I want my writing to come from truth, therefore, I have to be willing to dig deep to the root of my recent reluctance to write .  I can only weave the words into meaningful beauty if they have a foundation of truth to stand on.

The truth is that depression rears its ugly head and leads to inertia and feeling overwhelmed, which is really the root of the procrastination I talked about yesterday.

I have had a history of what I would call mild to moderate depression most of my life.     Sometimes, change, like our recent move, can trigger an episode.  The time of year (late summer into early fall) can also trigger deeper depression.  In my case the season followed on the heels of the move.

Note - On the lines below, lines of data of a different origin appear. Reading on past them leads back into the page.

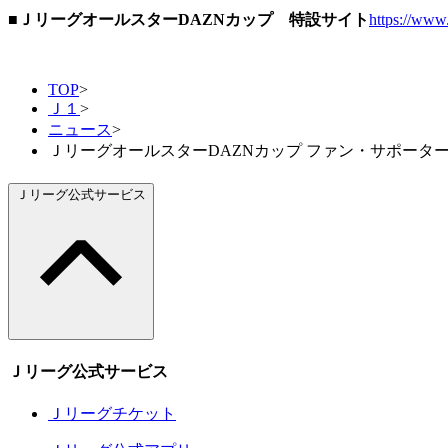
■ＪリーグオールスターDAZNカップ 特設サイト
https://www.
TOP
>
Ｊ１
>
ニュース
>
ＪリーグオールスターDAZNカップ ファン・サポータ
Ｊリーグ公式サービス
Ｊリーグ公式サービス
Ｊリーグチケット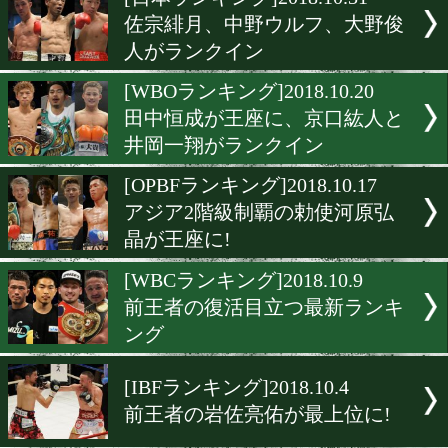
▶
新着
KO KiNG
ダイエット
女子情報
rscproduct
[日本ランキング]2018.10.31
佐宗緋月、中野ウルフ、大
人がランクイン
[WBOランキング]2018.10.2
田中恒成が王座に、京口紘
井岡一翔がランクイン
[OPBFランキング]2018.10.1
アジア2階級制覇の勅使河
晶が王座に!
[WBCランキング]2018.10.9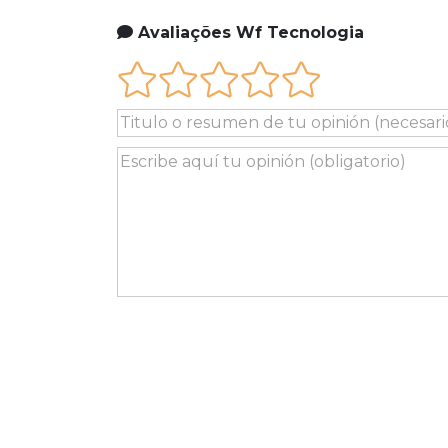
Avaliações Wf Tecnologia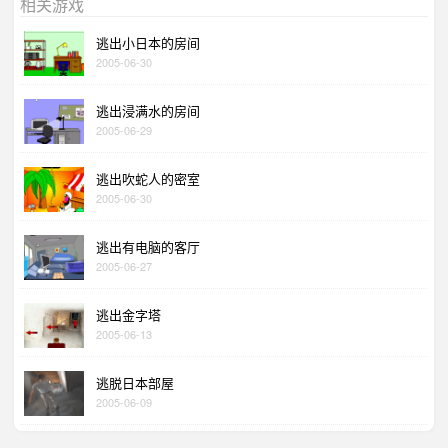
相关游戏
逃出小日本的房间
2005-06-30
逃出浸满水的房间
2005-06-29
逃出吹蛇人的密室
2005-06-30
逃出有电脑的客厅
2005-06-27
逃出金字塔
2005-06-13
逃脱日本部屋
2005-06-09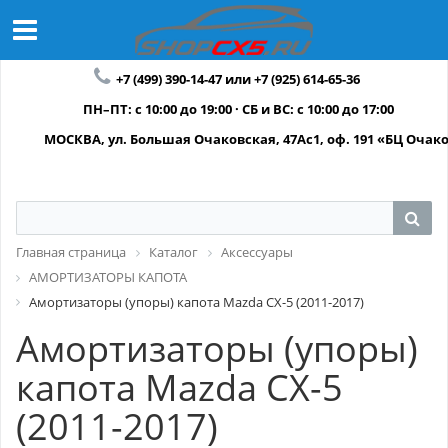
+7 (499) 390-14-47 или +7 (925) 614-65-36
ПН–ПТ: с 10:00 до 19:00 · СБ и ВС: с 10:00 до 17:00
МОСКВА, ул. Большая Очаковская, 47Ас1, оф. 191 «БЦ Очак
Главная страница
Каталог
Аксессуары
АМОРТИЗАТОРЫ КАПОТА
Амортизаторы (упоры) капота Mazda CX-5 (2011-2017)
Амортизаторы (упоры)
капота Mazda CX-5
(2011-2017)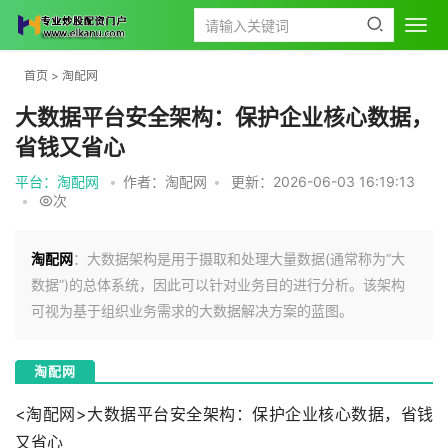
首页
>
淘配网
大数据平台安全架构：保护企业核心数据，
省钱又省心
平台：淘配网
•
作者：淘配网
•
更新：2026-06-03 16:19:13
•
次
淘配网
：大数据架构是用于摄取和处理大量数据(通常称为“大
数据”)的总体系统，因此可以针对业务目的进行分析。该架构
可视为基于组织业务需求的大数据解决方案的蓝图。
淘配网
<淘配网>大数据平台安全架构：保护企业核心数据，省钱
又省心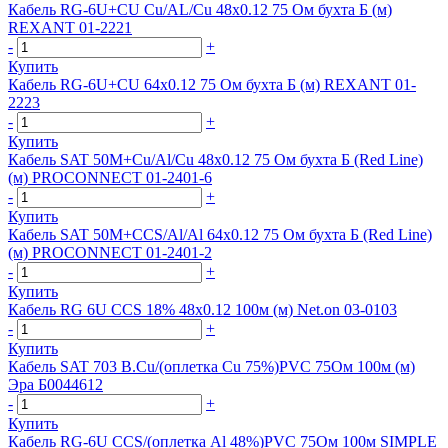
Кабель RG-6U+CU Cu/AL/Cu 48х0.12 75 Ом бухта Б (м)
REXANT 01-2221
-
+
Купить
Кабель RG-6U+CU 64х0.12 75 Ом бухта Б (м) REXANT 01-
2223
-
+
Купить
Кабель SAT 50M+Cu/Al/Cu 48х0.12 75 Ом бухта Б (Red Line)
(м) PROCONNECT 01-2401-6
-
+
Купить
Кабель SAT 50M+CCS/Al/Al 64х0.12 75 Ом бухта Б (Red Line)
(м) PROCONNECT 01-2401-2
-
+
Купить
Кабель RG 6U CCS 18% 48х0.12 100м (м) Net.on 03-0103
-
+
Купить
Кабель SAT 703 B.Cu/(оплетка Cu 75%)PVC 75Ом 100м (м)
Эра Б0044612
-
+
Купить
Кабель RG-6U CCS/(оплетка Al 48%)PVC 75Ом 100м SIMPLE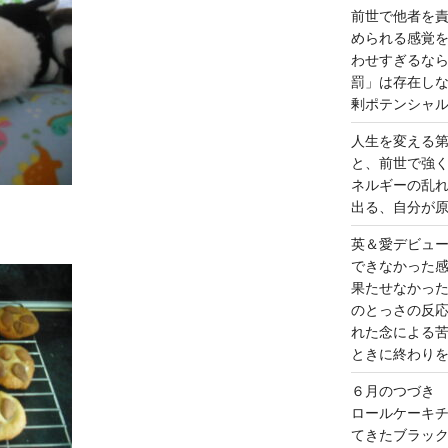
前世で他者を
められる感覚
わせすぎるな
罰」は存在し
剰ポテンシャ
人生を変える
と、前世で強
ネルギーの乱
出る、自分が
英＆愛デビュ
できなかった
果たせなかっ
のとっさの反
れた念による
ときに終わり
６月のつづき
ロールケーキ
てきたブラッ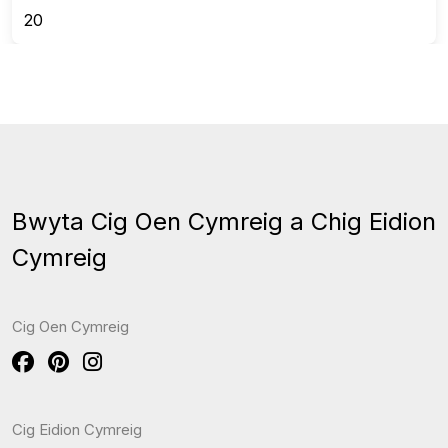
20
Bwyta Cig Oen Cymreig a Chig Eidion
Cymreig
Cig Oen Cymreig
Cig Eidion Cymreig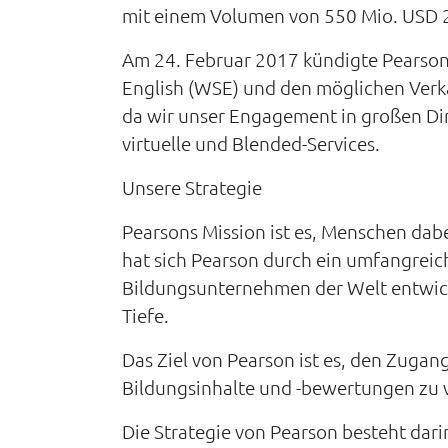
mit einem Volumen von 550 Mio. USD 2
Am 24. Februar 2017 kündigte Pearson d
English (WSE) und den möglichen Verk
da wir unser Engagement in großen Dire
virtuelle und Blended-Services.
Unsere Strategie
Pearsons Mission ist es, Menschen dabe
hat sich Pearson durch ein umfangrei
Bildungsunternehmen der Welt entwicke
Tiefe.
Das Ziel von Pearson ist es, den Zugan
Bildungsinhalte und -bewertungen zu v
Die Strategie von Pearson besteht dari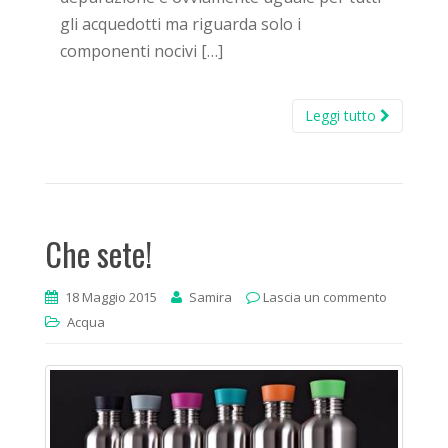
gli acquedotti ma riguarda solo i
componenti nocivi […]
Leggi tutto
Che sete!
18 Maggio 2015
Samira
Lascia un commento
Acqua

Once the movers left and the boxes were unpacked, I finally sat down to rest and realized that once again, I was in a bluesy funk.  So, I just slowed way down and sank into it.  I did need rest –  the move followed an 18 month period in my life that was fraught with illness and recuperation, which also probably contributed to the depression

I have accepted the fact that I cycle through depression, but I don’t have to accept it as a condemnation.  I can trust God in spite of it; I can choose to wallow in it or learn from it.  Sometimes, in our darkest hours our faith grows the strongest.

This journey I’ve invited you to take with me is all about doing something positive in spite of the funk.  It’s living even though my heart feels trampled; trusting, even when my soul feels crushed.  It’s giving voice to the dream; weaving beautiful words from truth.